§ Excerpted data

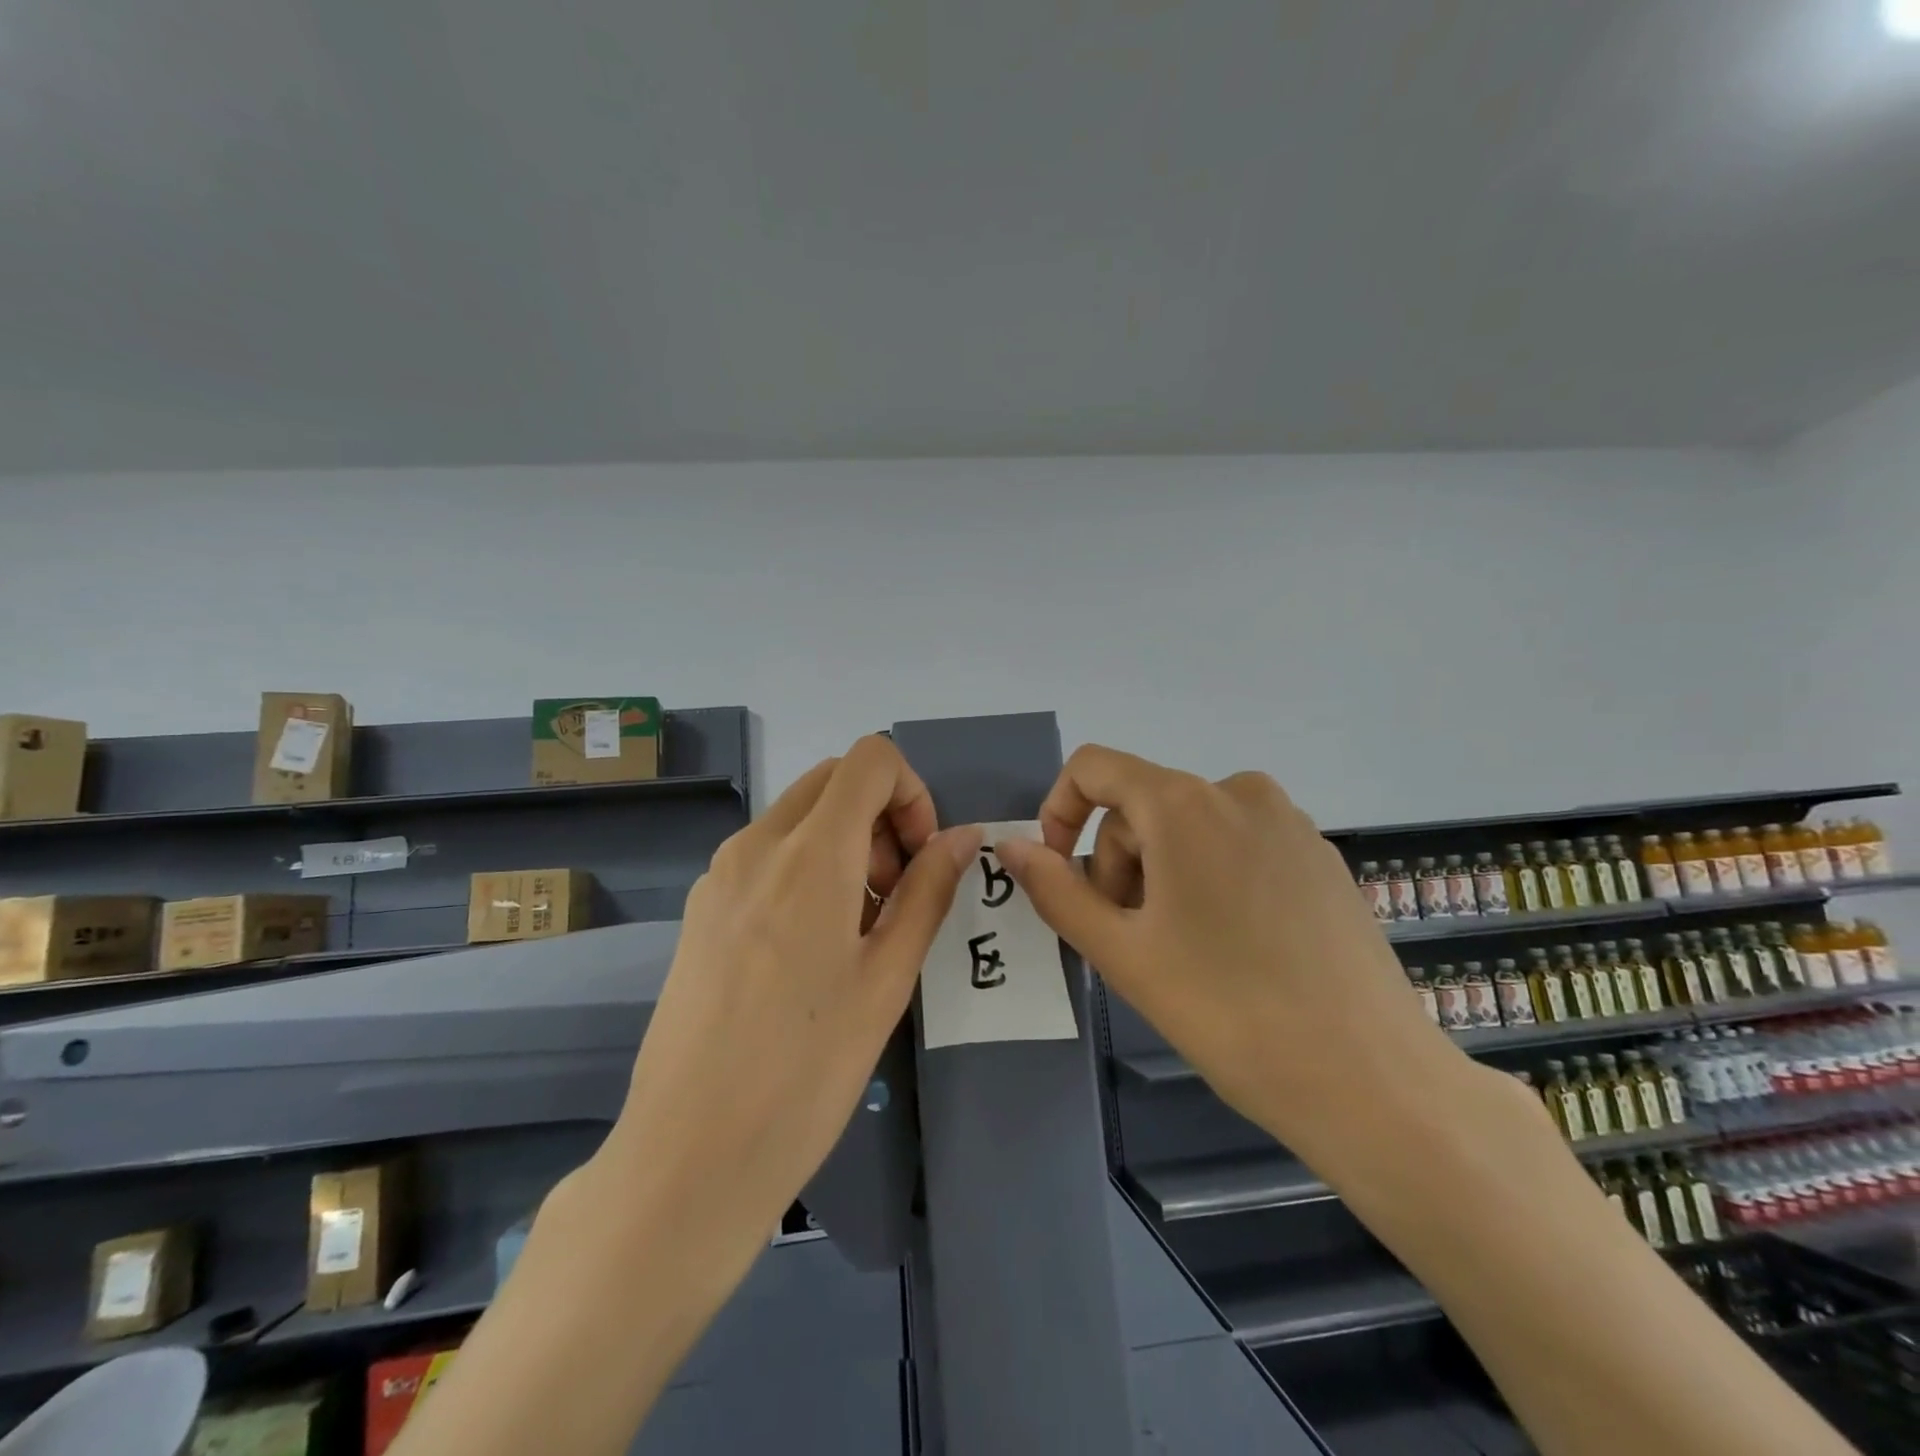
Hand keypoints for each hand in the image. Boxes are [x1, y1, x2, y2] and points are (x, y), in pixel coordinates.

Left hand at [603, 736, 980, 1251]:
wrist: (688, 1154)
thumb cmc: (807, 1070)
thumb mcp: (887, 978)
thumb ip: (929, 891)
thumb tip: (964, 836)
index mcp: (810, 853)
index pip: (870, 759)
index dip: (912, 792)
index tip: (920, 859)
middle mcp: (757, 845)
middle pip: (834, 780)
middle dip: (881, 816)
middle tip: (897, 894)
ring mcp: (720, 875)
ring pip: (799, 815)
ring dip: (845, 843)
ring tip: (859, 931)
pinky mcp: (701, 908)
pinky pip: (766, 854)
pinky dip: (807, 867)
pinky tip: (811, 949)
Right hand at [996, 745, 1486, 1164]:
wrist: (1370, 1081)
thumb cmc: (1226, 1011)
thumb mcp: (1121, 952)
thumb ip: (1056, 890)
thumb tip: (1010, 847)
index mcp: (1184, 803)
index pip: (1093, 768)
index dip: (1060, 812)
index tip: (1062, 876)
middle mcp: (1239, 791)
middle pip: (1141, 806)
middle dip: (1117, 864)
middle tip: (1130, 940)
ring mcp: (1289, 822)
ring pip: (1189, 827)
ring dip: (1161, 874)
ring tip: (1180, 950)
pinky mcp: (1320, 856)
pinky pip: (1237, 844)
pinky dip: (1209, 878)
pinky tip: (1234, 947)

§ Exercise prompt
What this exercise asks for is every line of the data above with the word "pinky".

§ Task output
pinky mcp: (701, 908)
pinky pip: (766, 854)
pinky dip: (807, 867)
pinky tip: (811, 949)
pinky mcp: (1320, 856)
pinky pip: (1237, 844)
pinky dip: (1209, 878)
pinky tip: (1234, 947)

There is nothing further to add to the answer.